___ Données de l'exercice ___

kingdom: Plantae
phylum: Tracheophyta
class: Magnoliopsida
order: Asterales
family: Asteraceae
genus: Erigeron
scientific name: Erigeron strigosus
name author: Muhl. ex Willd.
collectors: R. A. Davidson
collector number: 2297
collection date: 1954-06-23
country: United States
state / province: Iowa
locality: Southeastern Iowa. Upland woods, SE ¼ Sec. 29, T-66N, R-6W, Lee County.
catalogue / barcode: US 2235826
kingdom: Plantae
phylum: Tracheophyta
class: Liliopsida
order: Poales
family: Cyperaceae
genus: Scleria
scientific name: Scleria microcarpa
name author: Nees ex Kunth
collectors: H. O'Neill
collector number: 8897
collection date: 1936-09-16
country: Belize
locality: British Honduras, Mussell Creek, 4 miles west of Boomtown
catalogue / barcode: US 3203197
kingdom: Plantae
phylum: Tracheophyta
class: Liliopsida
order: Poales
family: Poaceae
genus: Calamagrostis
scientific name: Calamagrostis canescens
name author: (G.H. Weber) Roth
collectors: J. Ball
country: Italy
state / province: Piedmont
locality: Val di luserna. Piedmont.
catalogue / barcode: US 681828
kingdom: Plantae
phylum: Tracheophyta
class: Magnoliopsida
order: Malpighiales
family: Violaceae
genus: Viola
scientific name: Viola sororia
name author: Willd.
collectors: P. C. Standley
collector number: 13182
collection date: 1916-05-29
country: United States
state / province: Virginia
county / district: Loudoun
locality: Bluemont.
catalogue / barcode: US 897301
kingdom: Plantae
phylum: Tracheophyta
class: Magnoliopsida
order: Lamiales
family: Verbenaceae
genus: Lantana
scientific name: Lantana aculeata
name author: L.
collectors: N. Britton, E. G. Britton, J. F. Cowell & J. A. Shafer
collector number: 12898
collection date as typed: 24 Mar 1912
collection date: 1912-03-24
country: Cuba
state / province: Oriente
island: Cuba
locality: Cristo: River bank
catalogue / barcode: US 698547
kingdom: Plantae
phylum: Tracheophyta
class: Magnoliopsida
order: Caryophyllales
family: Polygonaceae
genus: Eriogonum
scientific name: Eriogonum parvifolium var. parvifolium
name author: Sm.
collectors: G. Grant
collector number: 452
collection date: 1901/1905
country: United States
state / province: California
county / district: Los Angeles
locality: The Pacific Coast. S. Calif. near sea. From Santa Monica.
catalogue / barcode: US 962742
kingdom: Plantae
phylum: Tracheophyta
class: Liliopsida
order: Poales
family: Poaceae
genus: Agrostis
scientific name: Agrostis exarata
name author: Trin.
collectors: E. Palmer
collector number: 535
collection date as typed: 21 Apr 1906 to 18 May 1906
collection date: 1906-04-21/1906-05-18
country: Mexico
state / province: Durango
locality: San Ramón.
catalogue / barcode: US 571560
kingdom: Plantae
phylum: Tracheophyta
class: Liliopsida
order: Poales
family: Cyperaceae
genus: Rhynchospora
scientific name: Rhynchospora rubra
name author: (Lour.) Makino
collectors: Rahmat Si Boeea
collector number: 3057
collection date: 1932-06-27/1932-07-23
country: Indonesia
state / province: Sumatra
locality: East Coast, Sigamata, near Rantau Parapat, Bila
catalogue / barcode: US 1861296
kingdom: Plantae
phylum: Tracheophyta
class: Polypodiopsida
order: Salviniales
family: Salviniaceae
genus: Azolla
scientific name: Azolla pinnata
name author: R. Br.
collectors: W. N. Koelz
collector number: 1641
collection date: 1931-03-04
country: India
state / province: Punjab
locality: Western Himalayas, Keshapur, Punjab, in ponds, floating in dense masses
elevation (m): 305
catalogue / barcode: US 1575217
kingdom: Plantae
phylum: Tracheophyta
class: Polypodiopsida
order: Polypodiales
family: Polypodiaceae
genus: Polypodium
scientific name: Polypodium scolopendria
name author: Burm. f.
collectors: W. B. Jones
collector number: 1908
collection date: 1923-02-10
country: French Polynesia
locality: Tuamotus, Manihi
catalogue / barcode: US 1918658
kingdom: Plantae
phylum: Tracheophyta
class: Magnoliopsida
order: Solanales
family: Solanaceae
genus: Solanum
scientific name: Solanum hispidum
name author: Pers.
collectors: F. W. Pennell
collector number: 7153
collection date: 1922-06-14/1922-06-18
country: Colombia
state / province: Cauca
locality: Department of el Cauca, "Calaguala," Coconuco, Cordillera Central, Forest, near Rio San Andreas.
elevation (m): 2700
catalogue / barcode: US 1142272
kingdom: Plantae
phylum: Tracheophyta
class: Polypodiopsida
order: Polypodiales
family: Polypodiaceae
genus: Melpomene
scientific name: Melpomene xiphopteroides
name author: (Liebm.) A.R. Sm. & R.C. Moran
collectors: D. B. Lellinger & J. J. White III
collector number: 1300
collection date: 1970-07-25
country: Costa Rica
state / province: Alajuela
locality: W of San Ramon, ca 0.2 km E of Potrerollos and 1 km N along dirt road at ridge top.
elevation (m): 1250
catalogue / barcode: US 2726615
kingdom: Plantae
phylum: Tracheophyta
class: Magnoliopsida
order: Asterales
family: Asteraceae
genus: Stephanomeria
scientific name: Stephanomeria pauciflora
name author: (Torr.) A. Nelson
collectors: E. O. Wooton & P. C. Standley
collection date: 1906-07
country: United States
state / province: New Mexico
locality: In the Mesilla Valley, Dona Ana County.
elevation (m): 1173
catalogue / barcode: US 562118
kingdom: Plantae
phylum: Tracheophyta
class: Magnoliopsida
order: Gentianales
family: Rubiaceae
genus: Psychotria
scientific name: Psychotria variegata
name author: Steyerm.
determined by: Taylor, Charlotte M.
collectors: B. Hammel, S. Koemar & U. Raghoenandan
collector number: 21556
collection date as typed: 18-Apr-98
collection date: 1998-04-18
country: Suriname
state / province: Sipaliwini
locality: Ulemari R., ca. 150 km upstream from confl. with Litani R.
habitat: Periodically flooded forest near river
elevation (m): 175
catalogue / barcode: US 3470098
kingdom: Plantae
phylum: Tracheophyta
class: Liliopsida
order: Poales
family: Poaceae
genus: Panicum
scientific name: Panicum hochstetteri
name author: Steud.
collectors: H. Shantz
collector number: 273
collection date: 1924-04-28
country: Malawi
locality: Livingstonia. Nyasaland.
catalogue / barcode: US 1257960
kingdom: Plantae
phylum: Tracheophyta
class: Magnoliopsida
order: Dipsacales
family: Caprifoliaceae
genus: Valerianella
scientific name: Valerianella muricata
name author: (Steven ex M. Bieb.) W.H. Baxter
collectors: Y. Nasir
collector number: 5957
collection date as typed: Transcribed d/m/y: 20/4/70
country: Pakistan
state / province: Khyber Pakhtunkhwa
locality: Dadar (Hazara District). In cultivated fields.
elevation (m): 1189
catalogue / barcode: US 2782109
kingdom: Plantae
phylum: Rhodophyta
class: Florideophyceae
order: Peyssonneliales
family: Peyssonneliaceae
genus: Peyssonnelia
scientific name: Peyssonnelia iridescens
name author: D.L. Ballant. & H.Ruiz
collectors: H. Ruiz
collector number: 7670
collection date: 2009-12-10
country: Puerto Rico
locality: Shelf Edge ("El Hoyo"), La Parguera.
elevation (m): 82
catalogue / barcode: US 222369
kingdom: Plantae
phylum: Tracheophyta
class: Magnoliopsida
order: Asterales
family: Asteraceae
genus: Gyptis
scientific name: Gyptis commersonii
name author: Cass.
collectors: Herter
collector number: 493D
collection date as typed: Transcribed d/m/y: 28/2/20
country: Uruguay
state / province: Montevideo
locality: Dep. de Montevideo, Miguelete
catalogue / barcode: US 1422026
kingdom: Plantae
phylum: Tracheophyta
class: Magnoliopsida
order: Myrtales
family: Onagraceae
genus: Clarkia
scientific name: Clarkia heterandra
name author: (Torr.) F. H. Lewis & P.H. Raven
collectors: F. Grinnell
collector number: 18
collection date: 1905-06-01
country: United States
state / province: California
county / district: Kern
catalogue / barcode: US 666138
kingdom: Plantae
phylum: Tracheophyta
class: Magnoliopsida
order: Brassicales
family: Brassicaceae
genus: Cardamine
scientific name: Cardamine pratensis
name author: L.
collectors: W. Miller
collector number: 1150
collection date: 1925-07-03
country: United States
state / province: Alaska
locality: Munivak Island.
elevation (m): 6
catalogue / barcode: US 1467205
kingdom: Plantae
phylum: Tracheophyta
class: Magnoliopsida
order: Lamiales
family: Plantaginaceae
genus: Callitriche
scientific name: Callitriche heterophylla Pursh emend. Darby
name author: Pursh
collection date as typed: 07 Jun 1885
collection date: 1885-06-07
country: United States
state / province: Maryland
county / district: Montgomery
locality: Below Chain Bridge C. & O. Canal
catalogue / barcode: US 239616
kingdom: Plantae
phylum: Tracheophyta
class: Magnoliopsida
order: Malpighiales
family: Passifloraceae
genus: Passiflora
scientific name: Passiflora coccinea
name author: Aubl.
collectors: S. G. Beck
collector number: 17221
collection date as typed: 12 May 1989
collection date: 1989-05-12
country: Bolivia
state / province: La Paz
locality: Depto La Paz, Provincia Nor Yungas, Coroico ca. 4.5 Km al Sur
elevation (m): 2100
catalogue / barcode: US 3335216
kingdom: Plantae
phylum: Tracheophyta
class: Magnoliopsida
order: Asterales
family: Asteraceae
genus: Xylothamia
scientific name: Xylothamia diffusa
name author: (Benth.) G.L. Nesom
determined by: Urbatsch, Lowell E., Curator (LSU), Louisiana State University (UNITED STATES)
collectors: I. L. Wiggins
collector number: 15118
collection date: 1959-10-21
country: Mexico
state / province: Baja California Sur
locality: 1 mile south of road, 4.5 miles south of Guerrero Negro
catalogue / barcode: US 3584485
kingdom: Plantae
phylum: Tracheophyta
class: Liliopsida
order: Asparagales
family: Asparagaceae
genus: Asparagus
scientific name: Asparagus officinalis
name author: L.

___

Retranscrivez fidèlement les lignes des données ci-dessus, depuis celle qui contient « collector number: 1641 » jusqu'à celle qui contient « state / province: Cauca », les deux comprises.

# Réponse attendue
collector number: 1641
collection date: 1931-03-04
country: India
state / province: Punjab
locality: Western Himalayas, Keshapur, Punjab, in ponds, floating in dense masses
elevation (m): 305
catalogue / barcode: US 1575217
kingdom: Plantae
phylum: Tracheophyta
class: Polypodiopsida
order: Polypodiales
family: Polypodiaceae
genus: Polypodium
scientific name: Polypodium scolopendria
name author: Burm. f.
collectors: W. B. Jones
collector number: 1908
collection date: 1923-02-10
country: French Polynesia
locality: Tuamotus, Manihi
catalogue / barcode: US 1918658
kingdom: Plantae
phylum: Tracheophyta
class: Magnoliopsida
order: Solanales
family: Solanaceae
genus: Solanum
scientific name: Solanum hispidum
name author: Pers.
collectors: F. W. Pennell
collector number: 7153
collection date: 1922-06-14/1922-06-18
country: Colombia
state / province: Cauca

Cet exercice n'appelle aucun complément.